DIYers, You never had it so good!

Do you lose sleep trying to calculate if you should convert your index fund holdings to ETFs now or wait another month? Was it a tough decision to go with the brokerage with the $8 trades vs. the one with the $5 trades? If so then you might want to consider the fact that as investment DIYers, things have never been better.

Here are some of the reasons why:

Stock trading commissions – In the past you could only buy and sell stocks through full service brokerages which would charge in excess of $100 for a trade that you can do now for $5. A frequent trader would go bankrupt pretty quick with those commissions and even for a buy and hold strategy, lower commissions represent a big saving.  Read a BMO Investorline review here.

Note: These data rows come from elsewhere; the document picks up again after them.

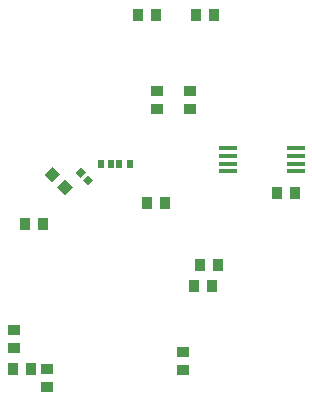
<source format=gbr>
%TF.GenerationSoftware,KiCad,Pcbnew,(5.1.8)-1*%
%TF.CreationDate,2021-05-09T22:57:12+08:00*%
%TF.ProjectId,ccd_with_stm32,6363645f-7769-4746-985f-73746d33322e,rev?*%
%TF.SameCoordinates,Original*%
%TF.FileFunction,Paste,Bot*%
%TF.FilePolarity,Positive*%
%FSLAX46Y46*%
G04 Gerber Fmt 4.6, Leading zero omitted, Abs format (unit mm)*
G04 Created by KiCad (PCBNEW (5.1.8)-1) date 2021-05-09 22:57:12*
%MOMM*%
%LPD*%
G01*
G04 APERTURE LIST*
%ADD10R,0.930000X0.980000*%
%ADD11R,1.570000X0.410000*%
%ADD12C,0.100000*%
%ADD13R,0.600000X0.650000*%
%ADD14R,0.980000X0.930000*%
G04 APERTURE END LIST*
D10*
%TO.C,R24*%
X144340000Y-87150000D03*
X142800000Y-87150000D03*
%TD*%
%TO.C,R16*%
X139420000Y-87160000D03*
X137880000Y-87160000D03*
%TD*%
D11*
%TO.C,U1*%
X145530000Y-100375000D03*
X145530000Y-99725000D03*
X145530000Y-99075000D03*
X145530000Y-98425000D03*
X151270000Y-98425000D03*
X151270000Y-99075000D03*
X151270000Y-99725000D03*
X151270000Y-100375000D03*
%TD*%
D12*
%TO.C,R22*%
G36*
X133258578Y-101118198D02*
G01*
X133718198Y-100658578D01*
X134142462Y-101082842D01*
X133682842Y-101542462D01*
X133258578Y-101118198D01*
G37*
G36*
X132657538Y-100517158D02*
G01*
X133117158Y-100057538D01*
X133541422Y-100481802D01*
X133081802Y-100941422D01*
X132657538Y-100517158D01*
G37*
%TD*%
D13*
%TO.C,R19*%
X135625000Y-99800000D03*
X134775000Y-99800000D03*
%TD*%
%TO.C,R11*%
X136350000Y-99800000D03*
X137200000Y-99800000D03*
%TD*%
D10*
%TO.C,R5*%
X144190000Y-110080000D03*
X142650000Y-110080000D03*
%TD*%
D14*
%TO.C,C15*%
X127400000Y-113830000D03*
X127400000Y-115370000D03*
%TD*%
D10*
%TO.C,C14*%
X140200000Y-103090000D03*
X138660000Y-103090000D03*
%TD*%
%TO.C,C13*%
X144720000Y-108300000D03*
X143180000Y-108300000D03*
%TD*%
D12*
%TO.C,C12*%
G36*
X131069185Y-101762150D02*
G01*
X131762150Y-101069185D01*
X132419759Y-101726794D01*
X131726794Y-102419759D01*
X131069185Y-101762150D01*
G37*
G36*
X129980241Y-100673206D02*
G01*
X130673206Y-99980241D01*
X131330815Y-100637850D01*
X130637850Y-101330815D01*
X129980241Y-100673206D01*
G37*
%TD*%
D10*
%TO.C,C11*%
X128340000Y-104880000D03*
X129880000Y-104880000D03*
%TD*%
%TO.C,C7*%
X127330000Y-117130000D03*
X128870000Y-117130000D03*
%TD*%
D14*
%TO.C,C6*%
X141750000Y-117200000D03*
X141750000Y-115660000D03*
%TD*%
%TO.C,C5*%
X130240000Y-118640000D03*
X130240000Y-117100000D03*
%TD*%
%TO.C,C3*%
X139540000Y-93580000D03*
X139540000Y-95120000D03*
%TD*%
%TO.C,C2*%
X142340000Y-93580000D03*
X142340000Y-95120000D03*
%TD*%
D10*
%TO.C,C1*%
X149710000Y-102210000D03*
X151250000Y-102210000D03*
%TD*%
M02*

</source>
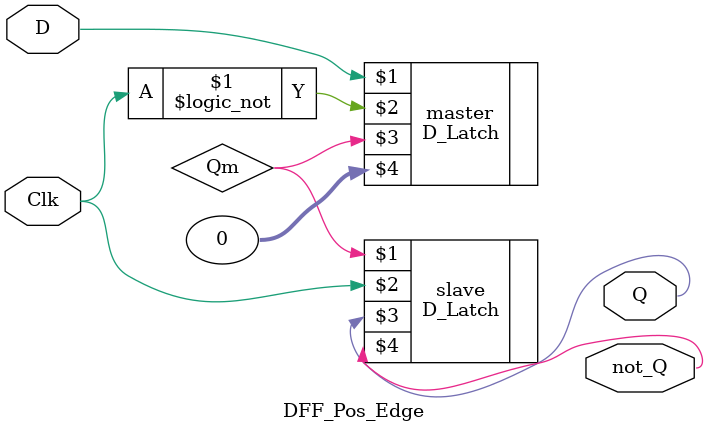
<source format=v>
`timescale 1ns / 1ps


module DFF_Pos_Edge(
    input D,
    input Clk,
    output Q,
    output not_Q
    );
    
    wire Qm;
    
    D_Latch master(D, !Clk, Qm, 0);
    D_Latch slave(Qm, Clk, Q, not_Q);
    
endmodule

</source>
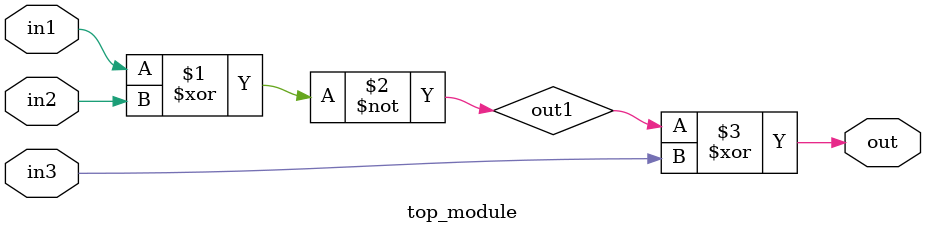
<source format=v>
module top_module (
    input in1,
    input in2,
    input in3,
    output out);
    
    wire out1;
    assign out1 = ~(in1^in2);
    assign out = out1 ^ in3;

endmodule

</source>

Mutual fund costs – Prior to the advent of the dreaded DSC (or back end) option in 1987, front end commissions were as high as 9%. The DSC option was actually an improvement over the front-end option because all of your investment dollars would be invested instead of being lopped off for commission. Now you can get most funds with front end option and no commissions. You still have to shop around for lower MERs however.

Information – The number one improvement in this area is the internet. Financial blogs, forums, websites, company sites, investment book reviews, learning pages, online research reports all help DIYers not only learn more about investments but allow them to carry out the execution via online brokerages. Television is also another area where there is much more information on dedicated business channels than in the past.

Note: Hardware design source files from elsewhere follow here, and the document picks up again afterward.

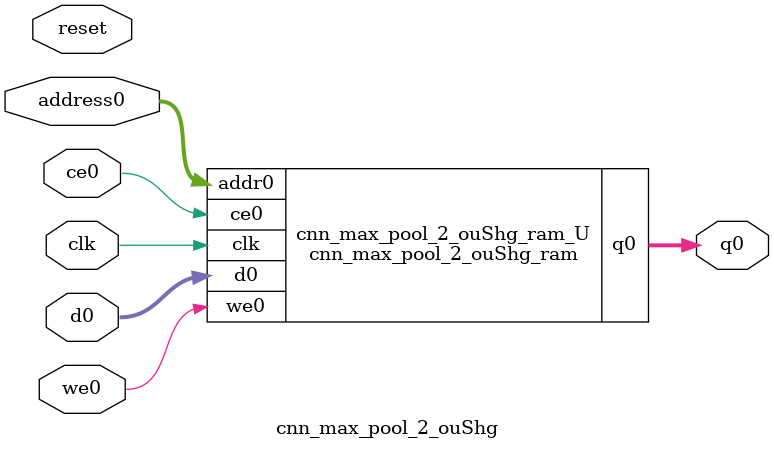
<source format=v>
`timescale 1 ns / 1 ps
module cnn_max_pool_2_ouShg_ram (addr0, ce0, d0, we0, q0,  clk);

parameter DWIDTH = 14;
parameter AWIDTH = 9;
parameter MEM_SIZE = 400;

input[AWIDTH-1:0] addr0;
input ce0;
input[DWIDTH-1:0] d0;
input we0;
output reg[DWIDTH-1:0] q0;
input clk;

(* ram_style = "block" *)reg [DWIDTH-1:0] ram[0:MEM_SIZE-1];




always @(posedge clk)  
begin 
    if (ce0) 
    begin
        if (we0) 
        begin 
            ram[addr0] <= d0; 
        end 
        q0 <= ram[addr0];
    end
end


endmodule

`timescale 1 ns / 1 ps
module cnn_max_pool_2_ouShg(
    reset,
    clk,
    address0,
    ce0,
    we0,
    d0,
    q0);

parameter DataWidth = 32'd14;
parameter AddressRange = 32'd400;
parameter AddressWidth = 32'd9;
input reset;
input clk;
input[AddressWidth - 1:0] address0;
input ce0;
input we0;
input[DataWidth - 1:0] d0;
output[DataWidth - 1:0] q0;



cnn_max_pool_2_ouShg_ram cnn_max_pool_2_ouShg_ram_U(
    .clk( clk ),
    .addr0( address0 ),
    .ce0( ce0 ),
    .we0( we0 ),
    .d0( d0 ),
    .q0( q0 ));

endmodule


</source>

Index Funds – These first appeared in the US in the mid-70s although they were slow to catch on. According to there are only 6 Canadian index funds that have 15 year returns with the oldest being established in 1985. These passive investment funds provide a low cost alternative to actively managed mutual funds.

ETFs – The first Canadian Exchange Traded Fund established in 1990 was called TIPS and was the first ETF in Canada or the US. The last several years has seen a huge increase in the number of ETFs traded on the TSE and the US markets. ETFs are valuable building blocks for a low cost diversified portfolio.